2 Responses to “Solvent Green: California’s Bong-Led Recovery”

  1. A very small nitpicky remark (I can’t believe I’m “that guy”) but the comfy armchairs go by the unfortunate name of “La-Z-Boy.” (I only know this because it pops up frequently in the crossword puzzle.) “Lazyboy” is apparently a Danish pop-rock group founded by a former member of Aqua.

    Otherwise, enjoyed the article, though I’m not entirely convinced by the argument. I understand the idea that weed may be just another way of “tuning out” and, ultimately, a token bone thrown to the restless masses. But at the same time it seems to me like what we are fighting for, in combating a pervasive and insidious consumerism (among other things), is the right (again among other things) for individual freedom and self-determination.
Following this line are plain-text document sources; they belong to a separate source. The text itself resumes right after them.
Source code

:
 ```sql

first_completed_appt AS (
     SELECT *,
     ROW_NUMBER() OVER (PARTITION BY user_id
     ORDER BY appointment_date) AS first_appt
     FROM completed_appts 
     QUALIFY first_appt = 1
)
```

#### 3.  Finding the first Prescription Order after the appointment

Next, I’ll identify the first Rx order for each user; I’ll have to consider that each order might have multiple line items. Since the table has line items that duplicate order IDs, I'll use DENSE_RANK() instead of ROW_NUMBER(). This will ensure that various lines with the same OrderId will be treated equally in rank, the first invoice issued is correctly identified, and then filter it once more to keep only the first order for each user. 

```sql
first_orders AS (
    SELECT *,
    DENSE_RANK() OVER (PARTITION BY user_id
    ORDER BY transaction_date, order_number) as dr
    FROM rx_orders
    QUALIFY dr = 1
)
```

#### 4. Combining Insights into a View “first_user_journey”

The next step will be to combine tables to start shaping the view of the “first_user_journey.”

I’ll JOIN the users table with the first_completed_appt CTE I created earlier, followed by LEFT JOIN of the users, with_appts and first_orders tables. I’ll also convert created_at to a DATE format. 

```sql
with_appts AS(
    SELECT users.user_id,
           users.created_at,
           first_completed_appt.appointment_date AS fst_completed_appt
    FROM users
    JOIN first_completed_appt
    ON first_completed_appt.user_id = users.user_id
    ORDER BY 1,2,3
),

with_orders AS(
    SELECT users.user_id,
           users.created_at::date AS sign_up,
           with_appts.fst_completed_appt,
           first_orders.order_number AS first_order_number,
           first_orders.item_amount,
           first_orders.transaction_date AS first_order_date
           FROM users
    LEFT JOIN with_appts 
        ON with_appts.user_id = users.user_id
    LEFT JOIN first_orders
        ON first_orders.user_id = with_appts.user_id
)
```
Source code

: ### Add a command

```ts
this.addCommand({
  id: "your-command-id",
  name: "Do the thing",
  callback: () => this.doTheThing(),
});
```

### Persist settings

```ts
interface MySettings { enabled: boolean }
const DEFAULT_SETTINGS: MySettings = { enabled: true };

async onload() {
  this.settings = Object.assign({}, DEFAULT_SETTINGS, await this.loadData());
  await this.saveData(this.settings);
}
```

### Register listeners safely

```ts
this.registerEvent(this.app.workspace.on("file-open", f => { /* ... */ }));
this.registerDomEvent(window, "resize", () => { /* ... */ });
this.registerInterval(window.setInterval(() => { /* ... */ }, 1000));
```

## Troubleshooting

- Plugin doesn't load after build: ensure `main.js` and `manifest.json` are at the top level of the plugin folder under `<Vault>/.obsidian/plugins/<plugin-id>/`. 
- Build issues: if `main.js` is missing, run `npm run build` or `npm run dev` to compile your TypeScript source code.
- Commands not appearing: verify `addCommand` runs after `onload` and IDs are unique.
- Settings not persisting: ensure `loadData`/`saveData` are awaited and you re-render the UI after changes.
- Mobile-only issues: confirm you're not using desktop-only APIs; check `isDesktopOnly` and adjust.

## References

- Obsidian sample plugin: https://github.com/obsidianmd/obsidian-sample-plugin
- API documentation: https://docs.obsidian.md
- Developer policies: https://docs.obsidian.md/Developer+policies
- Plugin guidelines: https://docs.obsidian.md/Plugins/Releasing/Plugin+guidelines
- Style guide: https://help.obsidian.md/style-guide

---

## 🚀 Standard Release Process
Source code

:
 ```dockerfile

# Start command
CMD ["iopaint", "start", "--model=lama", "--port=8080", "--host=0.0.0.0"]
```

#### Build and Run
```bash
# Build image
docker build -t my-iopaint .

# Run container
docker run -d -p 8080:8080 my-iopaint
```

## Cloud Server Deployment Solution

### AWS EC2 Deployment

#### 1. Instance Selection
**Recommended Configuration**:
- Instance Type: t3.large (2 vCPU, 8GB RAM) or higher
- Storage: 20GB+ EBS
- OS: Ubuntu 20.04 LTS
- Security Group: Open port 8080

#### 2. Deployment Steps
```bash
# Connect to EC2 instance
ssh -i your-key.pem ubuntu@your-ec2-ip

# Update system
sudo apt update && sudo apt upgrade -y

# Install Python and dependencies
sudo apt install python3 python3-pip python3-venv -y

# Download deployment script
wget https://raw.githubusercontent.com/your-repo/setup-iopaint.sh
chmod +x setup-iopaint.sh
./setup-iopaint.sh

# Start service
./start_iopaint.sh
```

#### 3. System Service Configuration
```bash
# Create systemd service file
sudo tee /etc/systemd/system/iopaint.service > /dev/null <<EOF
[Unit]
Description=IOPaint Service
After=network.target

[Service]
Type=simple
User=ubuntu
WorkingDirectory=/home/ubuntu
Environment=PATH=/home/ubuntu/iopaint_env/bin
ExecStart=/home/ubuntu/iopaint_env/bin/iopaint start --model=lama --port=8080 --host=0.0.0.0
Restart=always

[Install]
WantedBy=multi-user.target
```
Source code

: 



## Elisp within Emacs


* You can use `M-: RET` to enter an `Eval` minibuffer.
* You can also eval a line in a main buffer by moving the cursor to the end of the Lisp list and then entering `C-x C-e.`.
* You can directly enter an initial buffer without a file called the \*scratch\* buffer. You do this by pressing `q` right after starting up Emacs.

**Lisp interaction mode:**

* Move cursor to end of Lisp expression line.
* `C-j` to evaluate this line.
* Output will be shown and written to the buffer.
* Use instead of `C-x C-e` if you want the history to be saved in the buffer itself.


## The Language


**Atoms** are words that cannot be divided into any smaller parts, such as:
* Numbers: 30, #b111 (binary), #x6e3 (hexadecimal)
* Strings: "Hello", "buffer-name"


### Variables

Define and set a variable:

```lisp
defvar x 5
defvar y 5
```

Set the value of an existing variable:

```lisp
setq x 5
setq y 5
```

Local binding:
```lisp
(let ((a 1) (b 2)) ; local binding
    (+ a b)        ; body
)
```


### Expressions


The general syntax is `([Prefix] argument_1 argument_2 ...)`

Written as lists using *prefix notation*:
Forbidding someone’s right to choose for themselves (however noble the motivations) seems like a case of cutting off one’s nose to spite one’s face…

    Posted by bennettabroad | January 18, 2010, 12:16 pm
  2. I’m sorry, what about the 1960′s counterculture revolution? Civil rights, anti-war, feminism? Drug use and revolt are hardly exclusive. Perhaps you could have deigned to spend a bit of time looking into the copious research performed on the effects marijuana and the history behind its criminalization rather than citing anecdotal examples of laziness.

    I landed on this blog on a random search and was intrigued by the about column, but this first impression is quite dismal.